* TASK REQUIREMENTS *
Change every occurrence of "series" to "data series" in the text of the items below, keeping everything else the same. Omit the pictures from your answer.
#### RECORD EXTRACTS
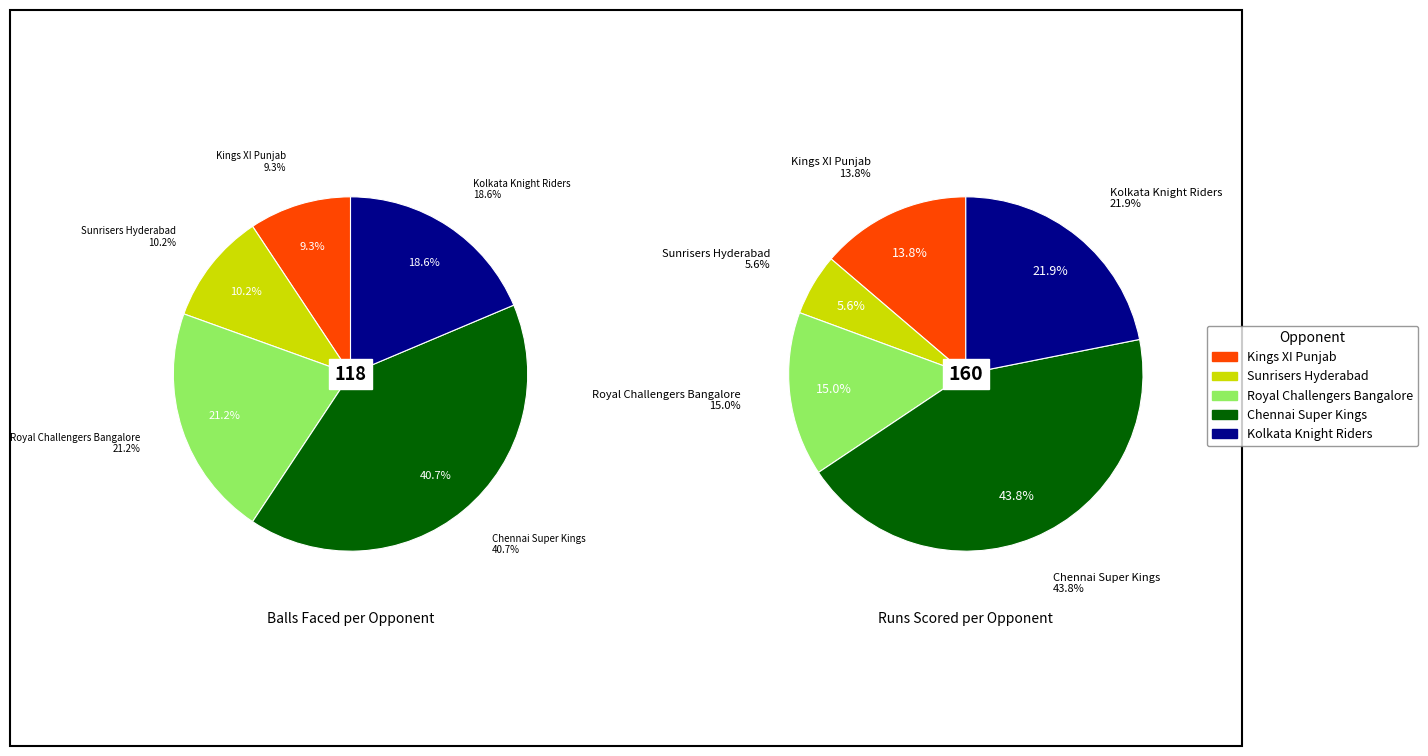

To the nearest percent, what is the difference between the largest and smallest slice percentages?

31%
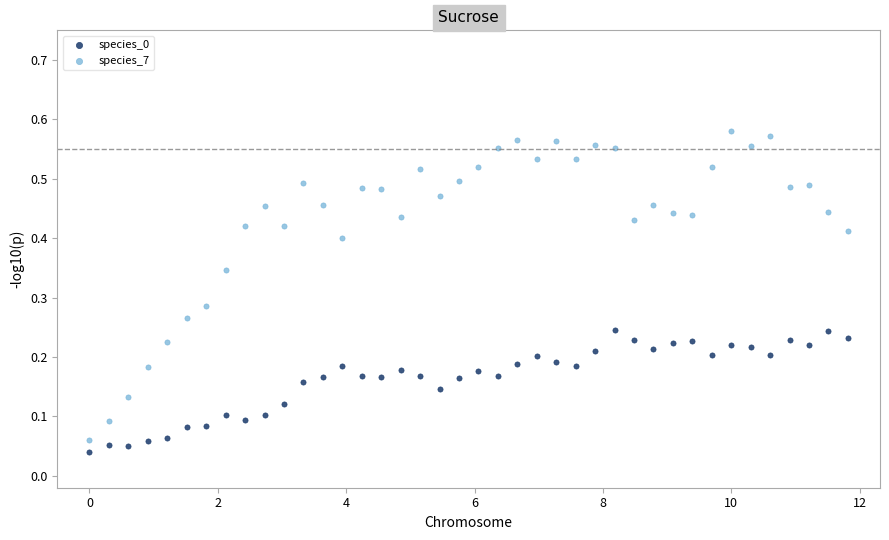

Which series has the largest Y range (max minus min)?

species_7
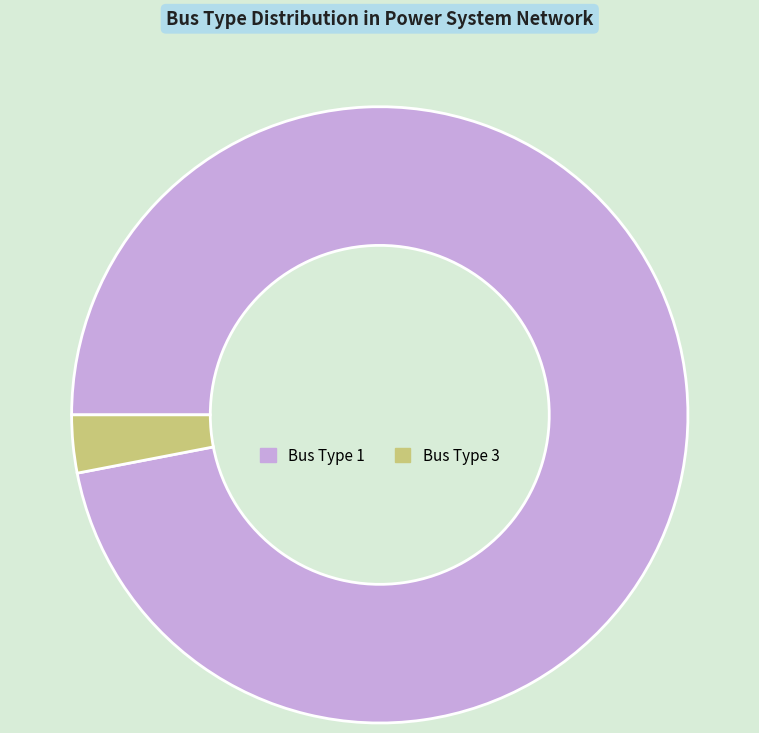

Do Bus Type 3 and Bus Type 1 together represent more than half of the pie?

Yes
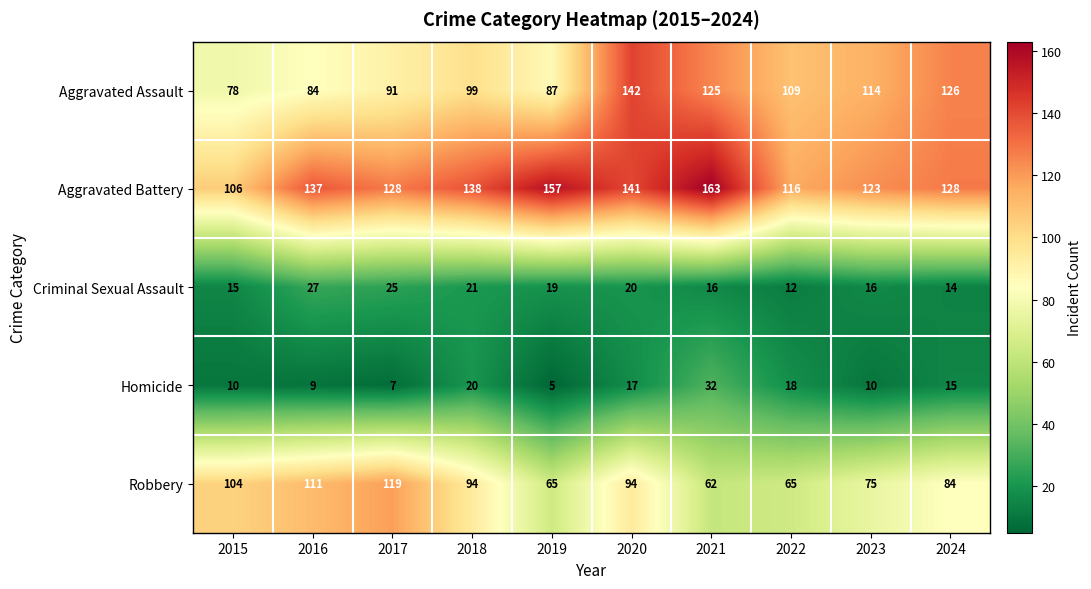

What is the average value of the Homicide series?

14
########
* OUTPUT OF THE EXERCISE *
To the nearest percent, what is the difference between the largest and smallest slice percentages?

31%

Which data series has the largest Y range (max minus min)?

species_7

Do Bus Type 3 and Bus Type 1 together represent more than half of the pie?

Yes

What is the average value of the Homicide data series?

14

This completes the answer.